Aydi, an AI-powered platform for growers, has closed a US$7.5 million seed round with investment from COTU Ventures, Daltex, and Nuwa Capital, alongside Magrabi Agriculture and Foundation Ventures.
The capital will support the rollout of Orth, an AI agronomy assistant designed to provide real-time, personalized insights for growers facing higher input costs, climate challenges, and limited access to expertise. Hassan Fayed, founder and CEO of Aydi, said: "Closing the seed round is a major milestone for Aydi and validates our mission to give every grower access to world-class agronomy. Experts say global food demand is set to rise 70% by 2050. However, according to our company's internal estimates, 90% of growers lack access to timely agronomic expertise, given there is only 1 agronomist per 10,000 acres (4,047 hectares) worldwide. Orth changes that by turning decades of agricultural science into an easy-to-use AI assistant that gives farmers instant recommendations, detects problems early, and helps them grow higher-quality crops."
Orth combines satellite and weather monitoring, predictive analytics, and conversational AI to provide plot-level insights. According to Aydi, this can deliver efficiency and yield improvements of more than 20%. The platform has received backing from investors who see it as a tool for digitizing agronomy. Amir Farha, founder of COTU Ventures, said: "We believe that agriculture needs its AI moment, and Orth has the ability to empower millions of growers to farm smarter and more profitably, and produce more efficiently and sustainably."

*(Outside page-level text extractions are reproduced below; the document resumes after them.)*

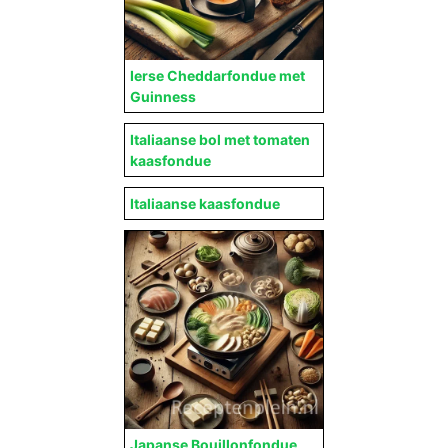
Ierse Cheddarfondue met
Guinness
Italiaanse bol met tomaten
kaasfondue
Italiaanse kaasfondue
Japanse Bouillonfondue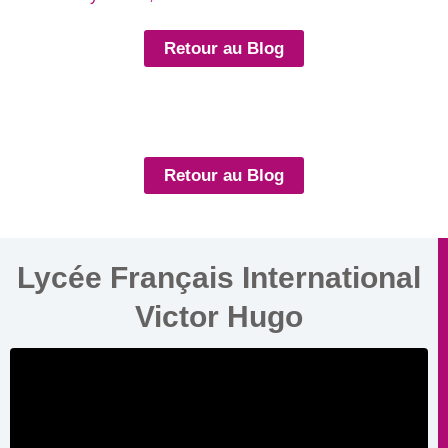
Retour au Blog
Retour au Blog
Lycée Français International
Victor Hugo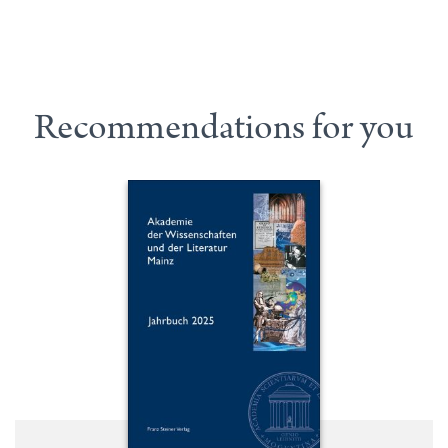
Recommendations for you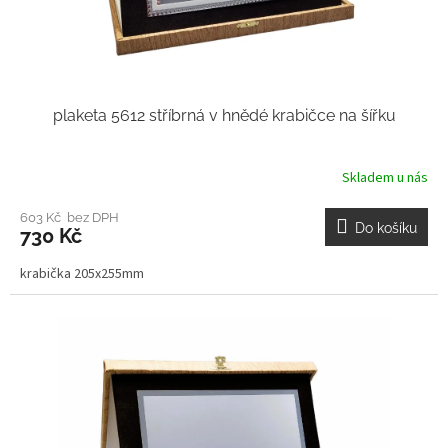
plaketa 5612 stříbrná v hnědé krabičce na šířku
Skladem u nás
603 Kč bez DPH
Do košíku
730 Kč
krabička 205x255mm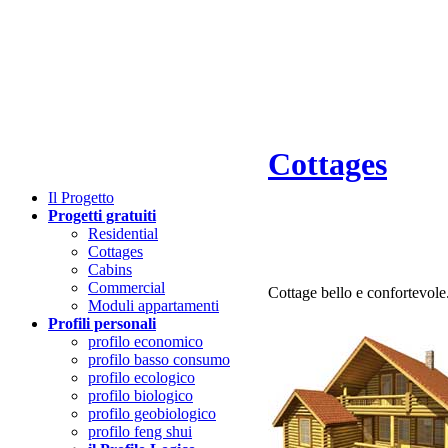
Cottages
Il
P
rogetto
Progetti gratuiti
Residential
Cottages
Cabins
Commercial
Cottage bello e confortevole
Moduli appartamenti
Profili personali
profilo economico
profilo basso consumo
profilo ecologico
profilo biologico
profilo geobiologico
profilo feng shui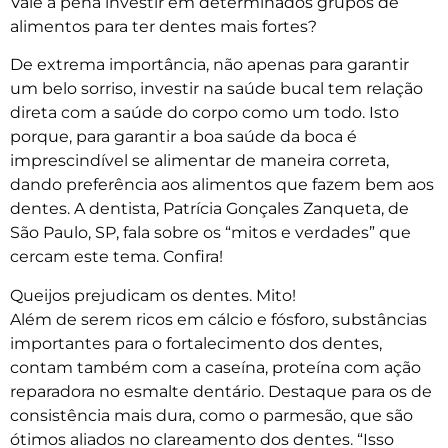
Vale a pena investir em determinados grupos de
alimentos para ter dentes mais fortes?
De extrema importância, não apenas para garantir
um belo sorriso, investir na saúde bucal tem relação
direta com a saúde do corpo como um todo. Isto
porque, para garantir a boa saúde da boca é
imprescindível se alimentar de maneira correta,
dando preferência aos alimentos que fazem bem aos
dentes. A dentista, Patrícia Gonçales Zanqueta, de
São Paulo, SP, fala sobre os “mitos e verdades” que
cercam este tema. Confira!
Queijos prejudicam os dentes. Mito!
Além de serem ricos em cálcio e fósforo, substâncias
importantes para o fortalecimento dos dentes,
contam também com a caseína, proteína com ação
reparadora no esmalte dentário. Destaque para os de
consistência mais dura, como o parmesão, que são
ótimos aliados no clareamento dos dentes. “Isso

Nuwa Capital and Daltex also emphasized Orth's role in providing smaller farms with access to agronomy expertise historically available only to large operators. Ibrahim El Naggar, VP of Operations at Daltex, noted: "Understanding field context is one of the most difficult challenges facing technology solutions in the agriculture space. Aydi & Orth provide growers with the ability to capture, own, and understand their field data by leveraging AI to enhance on-ground operational insights. This is a solution for growers, by growers."
Orth was launched at Fruit Attraction in Madrid on September 30, with both free and paid tiers available for individuals and businesses. Aydi intends to scale Orth into a broader AI operating system for agriculture, aiming to reach millions of farmers globally.